Já Celso de Mello não tinha visto "vício grave" na reforma do ex-capitão, então coronel, por ato complementar ao AI 5... Marco Aurélio corretamente argumentou, e foi vencedor, que o vício jurídico não poderia ser visto apenas como uma questão de forma, e sim também de fundo - dessa forma, ele era evidente. Lembrando-se da posição que tomaria na ADPF 153, não é estranho entender por que Celso de Mello não enxergava vícios nas punições fundamentadas nos atos institucionais!
Celso de Mello acabou por mudar o próprio voto nesse aspecto, mas continuou vencido por não julgar que o militar tivesse o direito de ocupar o posto de Brigadeiro. Ilmar Galvão, que votou inicialmente pela improcedência da ação (Celso de Mello foi pela procedência parcial) e depois reconsiderou seu voto, acabou também vencido.
No andamento da ação, vemos que o Ministro da Aeronáutica, Lélio Lobo, simplesmente ignorou o ofício do STF para que cumprisse o acórdão.
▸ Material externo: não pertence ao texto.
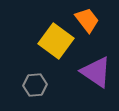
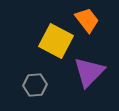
yellow square: rotated 8 degrees counterclockwise
purple triangle: moved 7 px left; rotated 40 degrees clockwise
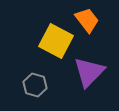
gray hexagon: rotated 20 degrees clockwise
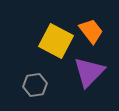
orange trapezoid: moved 4 px right, 11 px down
gray hexagon: rotated 25 degrees counterclockwise
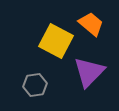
orange trapezoid: moved 7 px up; rotated 12 degrees counterclockwise
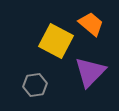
purple triangle: moved 1 px right
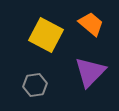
yellow square: moved 10 px left, 6 px up
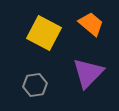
yellow square: moved 2 px left, 2 px up
purple triangle: moved 2 px left, 1 px down
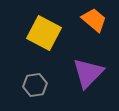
orange trapezoid: moved 3 px right, 4 px up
Itamar Franco se omitiu. Aparentando estar sob tutela das autoridades militares, simplesmente ignorou a decisão. Cumpriu-a apenas depois da morte de Sérgio Macaco, já gravemente doente na época da ação.
A falta de coragem cívica desse novo presidente acidental da república (o primeiro havia sido José Sarney) bem mostra que, após o fim da tutela direta dos militares, as virtudes cívicas foram mesmo acidentais nos altos escalões e o autoritarismo participou fortemente da própria substância política.